═════ Texte source
31 mars 2006

Nouvelles de Rome et d’ailleurs
Jérôme Bourbon - Rivarol - 31 mars 2006

Nouvelles de Rome et d’ailleurs

Joaquin Navarro-Valls, le directeur de la salle de presse du Vatican, l’a confirmé : à l’invitation du président Ahmet Necdet Sezer, Benoît XVI se rendra en visite officielle en Turquie du 28 au 30 novembre. Le jour de la fête de saint André, patron du patriarcat œcuménique de Constantinople, Josef Ratzinger rencontrera à Istanbul Bartholomé Ier, plus haute autorité de l’Eglise orthodoxe grecque, afin de « poursuivre le dialogue entre les Eglises chrétiennes engagé par son prédécesseur Jean Paul II ». Dans un long article intitulé « L’adhésion de la Turquie bénie par Benoît XVI ? », qui lui avait valu à l’époque un abondant courrier, Camille Galic avait, le 23 septembre dernier, critiqué ce qui n’était encore qu’un projet de Benoît XVI : « Certes, le patriarcat du Phanar est infiniment mieux disposé à son égard que celui de Moscou par exemple. Mais depuis ce que les Grecs appellent La Catastrophe (des années 1922-25), le siège d’Istanbul déserté des chrétiens ne représente plus rien. Si le voyage se concrétise, ce qu’à Dieu ne plaise, c’est donc moins avec l’orthodoxie qu’avec l’islam que Benoît XVI paraîtra prendre langue. (…) Or, remarquait notre directrice, Josef Ratzinger, alors cardinal, déclarait le 20 septembre 2004 au Giornale del Popolo que « l’intégration de la Turquie dans l’Europe serait une grande erreur » et même une aberration « anti-historique » allant « à l’encontre de l’âme européenne et des réalités ». Comment peut-il envisager un an plus tard un déplacement qui s’apparenterait aux yeux du monde entier à une reconnaissance de la Turquie comme pays « ouvert » et « tolérant » dont l’admission dans l’Union européenne serait donc normale et légitime ? »
══════════
═════ Liste fournie
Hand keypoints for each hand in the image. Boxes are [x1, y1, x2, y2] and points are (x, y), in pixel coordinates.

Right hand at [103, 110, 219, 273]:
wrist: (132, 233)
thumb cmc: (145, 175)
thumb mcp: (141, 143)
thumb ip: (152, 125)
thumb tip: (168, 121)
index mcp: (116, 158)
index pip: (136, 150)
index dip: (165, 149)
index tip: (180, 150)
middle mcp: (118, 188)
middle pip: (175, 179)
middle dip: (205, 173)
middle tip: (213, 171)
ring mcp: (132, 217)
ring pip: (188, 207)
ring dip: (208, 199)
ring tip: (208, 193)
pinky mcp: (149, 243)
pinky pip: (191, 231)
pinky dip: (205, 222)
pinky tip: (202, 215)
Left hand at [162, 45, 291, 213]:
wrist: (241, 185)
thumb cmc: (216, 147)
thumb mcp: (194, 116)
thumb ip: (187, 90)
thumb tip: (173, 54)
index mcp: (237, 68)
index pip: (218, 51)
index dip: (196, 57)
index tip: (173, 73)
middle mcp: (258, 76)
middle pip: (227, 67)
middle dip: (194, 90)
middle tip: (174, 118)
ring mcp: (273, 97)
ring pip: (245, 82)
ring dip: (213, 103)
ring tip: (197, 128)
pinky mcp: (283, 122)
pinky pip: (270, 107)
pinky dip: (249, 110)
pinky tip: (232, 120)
══════════
- **Objectif de la tâche**: Poursuivez l'article sur le voyage de Benoît XVI en Turquie à partir de sa dernière phrase. La liste n'a aucun lien avec le texte.

- **Réponse**:
DIALOGUE POUSSE AVEC LES JUIFS ET LES MUSULMANS
De fait, le dialogue avec les musulmans semble un axe essentiel du règne de Benoît XVI qui, malgré l’assassinat du Père Santoro le 5 février devant son église de Trébizonde par un « fou d’Allah », a encore appelé le 16 mars les chrétiens et les juifs à coopérer avec l'islam « pour le bien de l'humanité », en recevant au Vatican une délégation de l'American Jewish Committee : « Le judaïsme, le christianisme et l'islam croient en un Dieu unique, Créateur du paradis et de la Terre. Il en découle donc que les trois religions monothéistes sont appelées à coopérer les unes avec les autres pour le bien commun de l'humanité et à servir la cause de la justice et de la paix dans le monde », a ainsi déclaré Josef Ratzinger. Il y a un mois, le Vatican et le grand rabbinat d'Israël avaient déjà signé un communiqué commun sur l'importance de parvenir au dialogue avec l'islam : « Nous pensons qu'il est de notre devoir d'engager et d'impliquer le monde musulman et ses dirigeants au dialogue respectueux et à la coopération. »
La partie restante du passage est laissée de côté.